Applications are open until June 17, 2026. Interested candidates can apply through the university’s official website, where the full list of courses is available.
The courses are Visualization, Inference and Modeling, Causal Diagrams: Define Your Hypotheses Before Drawing Conclusions, Capstone, Digital Humanities – From Research to Results, Probability and Linear Regression.
1. Visualization: The course introduces the fundamentals of data visualization and exploratory data analysis using the ggplot2 package in the statistical programming language R. It progresses from simple datasets to real-world case studies in global health, economics and U.S. infectious disease trends, while highlighting how errors, bias and data quality issues can affect analysis.
Emphasizing the growing importance of visualization in communicating insights and identifying flaws, the course aims to equip learners with practical skills to analyze data effectively and draw meaningful conclusions.
2. Inference and Modeling: The course teaches core principles of statistical inference and modeling through a practical case study on election forecasting. Using the R programming language, learners explore how polls are analyzed to produce estimates, margins of error and predictions, along with measures of forecast precision. The course covers key data science concepts such as confidence intervals, p-values and Bayesian modeling, culminating in the construction of a simplified election forecast model applied to the 2016 U.S. election.
3. Causal Diagrams: Draw Your Assumptions Before Your Conclusions: The course explains how causal diagrams are used to assess whether one factor has a causal effect on another, and why they have become an essential tool in modern research. It introduces the theory behind causal diagrams and their role in clarifying assumptions, identifying biases and selecting appropriate adjustment variables.
Through a series of lessons and real-world case studies from the health and social sciences, the course demonstrates how causal diagrams can be applied in practice, including to complex situations involving time-varying confounders.
4. Capstone: This capstone project gives learners the opportunity to apply the R-based data analysis skills acquired throughout the program, including data visualization, probability, statistical inference and modeling, data wrangling and organization, regression analysis and machine learning.
Unlike earlier courses in the Professional Certificate in Data Science, this project offers minimal instructor guidance, encouraging independent problem-solving. Upon completion, participants will have a polished data product to present to prospective employers or academic programs, demonstrating their proficiency and readiness in the field of data science.
5. Digital Humanities – From Research to Results: In this course, learners build key components of a search engine designed specifically for academic research, while gaining a foundation in text analysis techniques central to the digital humanities. The curriculum focuses on methods for analyzing and manipulating written language and demonstrates how these tools support scholarly inquiry.
Through the analysis of 18th-century literature, the course illustrates how text analysis can be used across philosophical, religious, political and historical materials, encouraging students to combine traditional research approaches with data science to uncover new and unexpected insights.

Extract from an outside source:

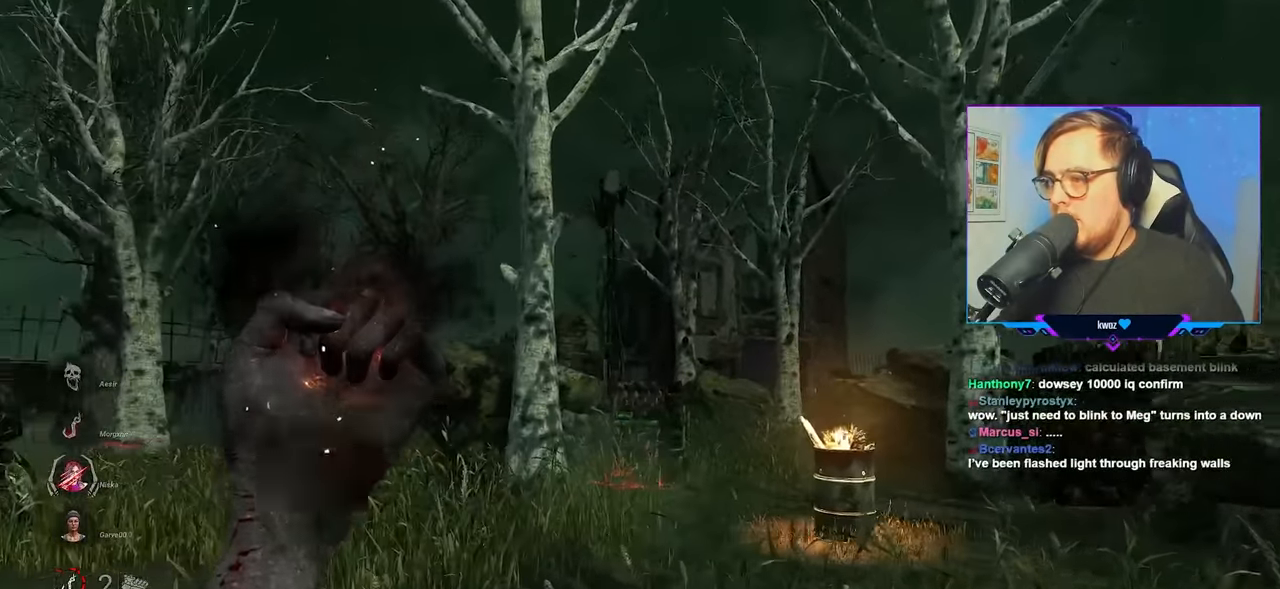
{"keys": ["d", "w"], "mouse": ["right"], "mouse_move": "still", "events": [[333, "mouse_right", "up"], [433, "a", "up"], [433, "d", "down"], [433, "mouse_right", "down"]]}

6. Probability: The course introduces key statistical concepts including random variables, independence, Monte Carlo simulation, expected values, standard errors and the Central Limit Theorem. These ideas underpin statistical testing and help determine whether observed results are driven by experimental design or random variation. As the mathematical basis of statistical inference, probability theory is critical for analyzing data influenced by chance and is therefore a core area of knowledge for data scientists.
7. Linear regression: This course, part of the Professional Certificate Program in Data Science, focuses on applying linear regression in practice and addressing confounding using R.
Using a case study inspired by the data-driven team-building approach popularized in Moneyball, the course explores how linear regression can be used to identify which performance metrics best predict baseball runs. It also examines how confounding variables can create misleading associations and explains how regression can help account for them. Emphasis is placed on understanding the limits of the method and recognizing when linear regression is, and is not, appropriate to use.